What is expected: Skipping the images, transcribe each record below as it is.

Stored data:
++++++++++++++++++++

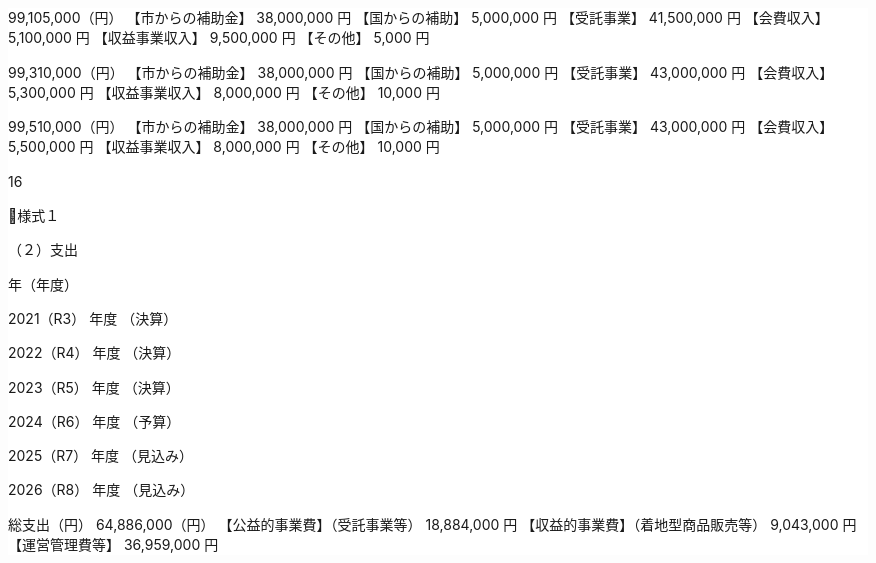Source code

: 99,105,000（円）  【市からの補助金】                      38,000,000 円
【国からの補助】                            5,000,000 円
【受託事業】                            41,500,000 円
【会費収入】                                5,100,000 円
【収益事業収入】                                      9,500,000 円
【その他】                                            5,000 円

99,310,000（円）  【市からの補助金】                      38,000,000 円
【国からの補助】                            5,000,000 円
【受託事業】                            43,000,000 円
【会費収入】                                5,300,000 円
【収益事業収入】                                      8,000,000 円
【その他】                                          10,000 円

99,510,000（円）  【市からの補助金】                      38,000,000 円
【国からの補助】                            5,000,000 円
【受託事業】                            43,000,000 円
【会費収入】                                5,500,000 円
【収益事業収入】                                      8,000,000 円
【その他】                                          10,000 円

16

様式１

（２）支出

年（年度）

2021（R3）
年度
（決算）

2022（R4）
年度
（決算）

2023（R5）
年度
（決算）

2024（R6）
年度
（予算）

2025（R7）
年度
（見込み）

2026（R8）
年度
（見込み）

総支出（円）
64,886,000（円）  【公益的事業費】（受託事業等）            18,884,000 円
【収益的事業費】（着地型商品販売等）    9,043,000 円
【運営管理費等】                      36,959,000 円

++++++++++++++++++++

Written reply:
Source code

: 99,105,000（円）  【市からの補助金】                      38,000,000 円
【国からの補助】                            5,000,000 円
【受託事業】                            41,500,000 円
【会費収入】                                5,100,000 円
【収益事業収入】                                      9,500,000 円
【その他】                                            5,000 円

99,310,000（円）  【市からの補助金】                      38,000,000 円
【国からの補助】                            5,000,000 円
【受託事業】                            43,000,000 円
【会費収入】                                5,300,000 円
【収益事業収入】                                      8,000,000 円
【その他】                                          10,000 円

99,510,000（円）  【市からの補助金】                      38,000,000 円
【国からの補助】                            5,000,000 円
【受託事業】                            43,000,000 円
【会費収入】                                5,500,000 円
【収益事業収入】                                      8,000,000 円
【その他】                                          10,000 円

16

様式１

（２）支出

年（年度）

2021（R3）
年度
（決算）

2022（R4）
年度
（決算）

2023（R5）
年度
（決算）

2024（R6）
年度
（予算）

2025（R7）
年度
（見込み）

2026（R8）
年度
（見込み）

総支出（円）
64,886,000（円）  【公益的事業費】（受託事業等）            18,884,000 円
【収益的事業費】（着地型商品販売等）    9,043,000 円
【運営管理費等】                      36,959,000 円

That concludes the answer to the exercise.